ひげや茶髪をやめさせることはできるか?(身だしなみについて)



 @ 配送担当の従業員のことですが、得意先からひげが汚らしいから来させないででほしいというクレームがありました。本人に注意したのですが、ある芸能人を真似て手入れはしているとのことですが、ひげはやめてもらいたいのがどのような対処を取ればいいのでしょうか。(運送業)

 A アルバイトで茶髪にしているものを採用しました。非常によくやっているのですが、本社から担当役員が来社したとき彼の頭髪が気に入らなかったらしく今週中に髪を染めなければ解雇すると本人に予告してしまいました。問題はないでしょうか?(商業)

 B 当社は調剤薬局なので社内では華美な服装やアクセサリー、マニキュアを禁止していますが従業員の一人がどうしても言うことを聞かないで困っています。

 C うちの女性事務員の服装を事務所全員(事業主含め、男性女性事務員)誰も気にしていなかったのですが、胸元が開いている服を着ているということで関係の役所で有名になっていることを他の同業者から聞きました。うわさになるのは好ましくないのですが、注意しても問題ないでしょうか。(資格士業)



 基本的には、おかしな格好や不潔であるのであれば業務命令で改善を促し、応じなければ懲戒に当たるとして処罰は可能でしょう。しかし、ひげや茶髪は「容認できる限度」かどうか判断するのが非常に難しいです。

 まず、就業規則に服装、身なりに関する規定を定めているのであれば、その範囲内において注意・指導するのは問題ないでしょう。ただし、業務命令で規制するのであれば具体的な理由が必要です。根拠のない注意であれば問題が起こります。特に男性から女性に対して身なりについて指導する場合、セクハラと受け取られる可能性もありますから要注意です。
◆ ◆ ◆ ◆ ◆
作業指示 1 -
本文のうち「まず、就業規則に」で始まる段落を、主な内容を保ったまま箇条書きに改めてください。
作業指示 2 -
次の(a)～(c)が本文の内容と一致するかどうかを、はい・いいえで答えてください。あわせて、判断の決め手となる本文の語句をそのまま引用してください。
(a) 調剤薬局では、社内でマニキュアを禁止している。
(b) ひげや茶髪が許される範囲かどうかは、容易に判断できる。
(c) 女性事務員の服装は、事務所の全員が以前から気にしていた。
作業指示 3 -
本文に基づき、次の問いに答えてください。
(a) ひげについて相談している事業者の業種は何ですか。
(b) 女性事務員の服装は、どこで有名になっていると聞いたのですか。
(c) 業務命令で身なりを規制する場合に必要とされるものは何ですか。
この資料は、本文とは別の出典から採られたものです。
◆ ◆ ◆ ◆ ◆
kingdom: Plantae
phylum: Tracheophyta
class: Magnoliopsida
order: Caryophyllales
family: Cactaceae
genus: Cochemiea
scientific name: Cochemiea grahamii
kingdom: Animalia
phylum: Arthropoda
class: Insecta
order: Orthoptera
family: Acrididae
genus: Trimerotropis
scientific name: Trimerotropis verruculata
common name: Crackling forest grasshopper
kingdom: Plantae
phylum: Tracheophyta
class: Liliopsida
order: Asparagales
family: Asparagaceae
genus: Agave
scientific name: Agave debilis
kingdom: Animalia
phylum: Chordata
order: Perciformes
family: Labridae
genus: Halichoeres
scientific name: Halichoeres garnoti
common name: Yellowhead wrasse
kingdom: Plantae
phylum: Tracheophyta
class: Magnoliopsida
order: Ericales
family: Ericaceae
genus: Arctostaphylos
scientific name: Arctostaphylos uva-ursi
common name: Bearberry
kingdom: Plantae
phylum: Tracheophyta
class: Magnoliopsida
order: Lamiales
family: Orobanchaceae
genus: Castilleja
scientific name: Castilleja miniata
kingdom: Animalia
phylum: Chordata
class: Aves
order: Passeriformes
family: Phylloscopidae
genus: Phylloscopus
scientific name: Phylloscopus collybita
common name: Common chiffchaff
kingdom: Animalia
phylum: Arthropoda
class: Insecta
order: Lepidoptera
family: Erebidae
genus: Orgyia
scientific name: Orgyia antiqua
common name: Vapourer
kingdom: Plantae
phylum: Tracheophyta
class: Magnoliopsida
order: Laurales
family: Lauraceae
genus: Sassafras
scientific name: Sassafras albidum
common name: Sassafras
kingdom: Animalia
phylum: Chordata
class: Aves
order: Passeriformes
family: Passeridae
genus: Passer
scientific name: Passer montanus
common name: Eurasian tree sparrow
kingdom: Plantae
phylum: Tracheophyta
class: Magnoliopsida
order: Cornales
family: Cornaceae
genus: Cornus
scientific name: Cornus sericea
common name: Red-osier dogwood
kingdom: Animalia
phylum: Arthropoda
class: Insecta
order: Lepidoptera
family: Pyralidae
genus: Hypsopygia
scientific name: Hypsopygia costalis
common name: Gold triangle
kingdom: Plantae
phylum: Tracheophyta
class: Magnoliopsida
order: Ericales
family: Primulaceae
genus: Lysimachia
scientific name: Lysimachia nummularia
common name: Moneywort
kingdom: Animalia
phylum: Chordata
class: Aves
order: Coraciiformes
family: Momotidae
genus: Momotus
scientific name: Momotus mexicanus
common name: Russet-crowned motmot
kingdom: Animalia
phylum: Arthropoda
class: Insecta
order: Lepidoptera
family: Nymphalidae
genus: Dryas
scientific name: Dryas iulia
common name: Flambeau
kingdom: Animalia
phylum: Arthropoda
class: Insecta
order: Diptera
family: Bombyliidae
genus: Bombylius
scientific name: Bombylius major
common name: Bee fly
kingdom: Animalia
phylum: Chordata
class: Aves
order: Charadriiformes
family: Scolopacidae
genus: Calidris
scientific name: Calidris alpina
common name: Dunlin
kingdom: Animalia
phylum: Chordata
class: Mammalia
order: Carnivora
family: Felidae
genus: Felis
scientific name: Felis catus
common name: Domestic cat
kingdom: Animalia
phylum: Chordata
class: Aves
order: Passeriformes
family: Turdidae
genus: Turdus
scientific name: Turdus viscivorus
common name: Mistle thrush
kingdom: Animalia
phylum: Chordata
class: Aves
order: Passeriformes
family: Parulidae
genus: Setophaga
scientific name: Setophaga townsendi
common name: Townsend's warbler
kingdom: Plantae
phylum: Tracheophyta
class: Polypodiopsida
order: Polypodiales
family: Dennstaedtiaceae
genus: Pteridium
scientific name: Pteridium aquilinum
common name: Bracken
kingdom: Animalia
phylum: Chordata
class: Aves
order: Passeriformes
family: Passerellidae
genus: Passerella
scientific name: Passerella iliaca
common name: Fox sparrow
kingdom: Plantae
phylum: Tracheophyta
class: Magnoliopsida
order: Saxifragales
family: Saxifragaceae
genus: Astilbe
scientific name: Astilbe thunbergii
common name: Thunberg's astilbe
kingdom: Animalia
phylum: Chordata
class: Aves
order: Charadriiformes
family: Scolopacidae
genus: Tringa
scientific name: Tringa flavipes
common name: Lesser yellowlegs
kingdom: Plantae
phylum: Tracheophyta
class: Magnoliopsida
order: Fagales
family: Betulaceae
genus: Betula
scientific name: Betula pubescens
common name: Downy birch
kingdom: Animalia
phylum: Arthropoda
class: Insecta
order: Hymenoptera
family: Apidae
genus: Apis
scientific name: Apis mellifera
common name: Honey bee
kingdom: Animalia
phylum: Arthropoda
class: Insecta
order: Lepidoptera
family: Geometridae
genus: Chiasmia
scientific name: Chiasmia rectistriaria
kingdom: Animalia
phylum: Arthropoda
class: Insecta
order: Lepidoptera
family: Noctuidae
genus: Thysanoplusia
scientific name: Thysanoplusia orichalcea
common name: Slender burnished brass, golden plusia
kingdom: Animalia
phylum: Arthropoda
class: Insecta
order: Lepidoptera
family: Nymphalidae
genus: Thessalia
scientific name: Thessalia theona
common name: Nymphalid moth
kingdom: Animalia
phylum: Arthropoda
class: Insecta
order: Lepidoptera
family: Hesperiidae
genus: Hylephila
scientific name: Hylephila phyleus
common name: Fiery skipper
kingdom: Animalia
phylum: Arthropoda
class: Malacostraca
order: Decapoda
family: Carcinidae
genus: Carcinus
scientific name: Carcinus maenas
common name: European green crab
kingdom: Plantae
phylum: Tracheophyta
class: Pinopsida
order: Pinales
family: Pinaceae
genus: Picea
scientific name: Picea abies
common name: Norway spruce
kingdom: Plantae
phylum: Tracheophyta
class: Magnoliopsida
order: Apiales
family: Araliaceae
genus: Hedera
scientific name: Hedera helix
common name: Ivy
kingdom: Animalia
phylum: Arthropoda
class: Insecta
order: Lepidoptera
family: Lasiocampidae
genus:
◆ ◆ ◆ ◆ ◆
解答 1 -
- 就業規則に服装・身なりの規定があれば、その範囲内での注意・指導は問題ない。
- 業務命令で規制する場合は、具体的な理由が必要である。
- 根拠のない注意は問題を招く。
- 特に男性から女性に身なりを指導する場合は、セクハラと受け取られるおそれがあるため要注意である。

解答 2 -
(a) はい。「社内では華美な服装やアクセサリー、マニキュアを禁止しています」
(b) いいえ。「判断するのが非常に難しいです」
(c) いいえ。「誰も気にしていなかったのですが」

解答 3 -
(a) 運送業
(b) 関係の役所
(c) 具体的な理由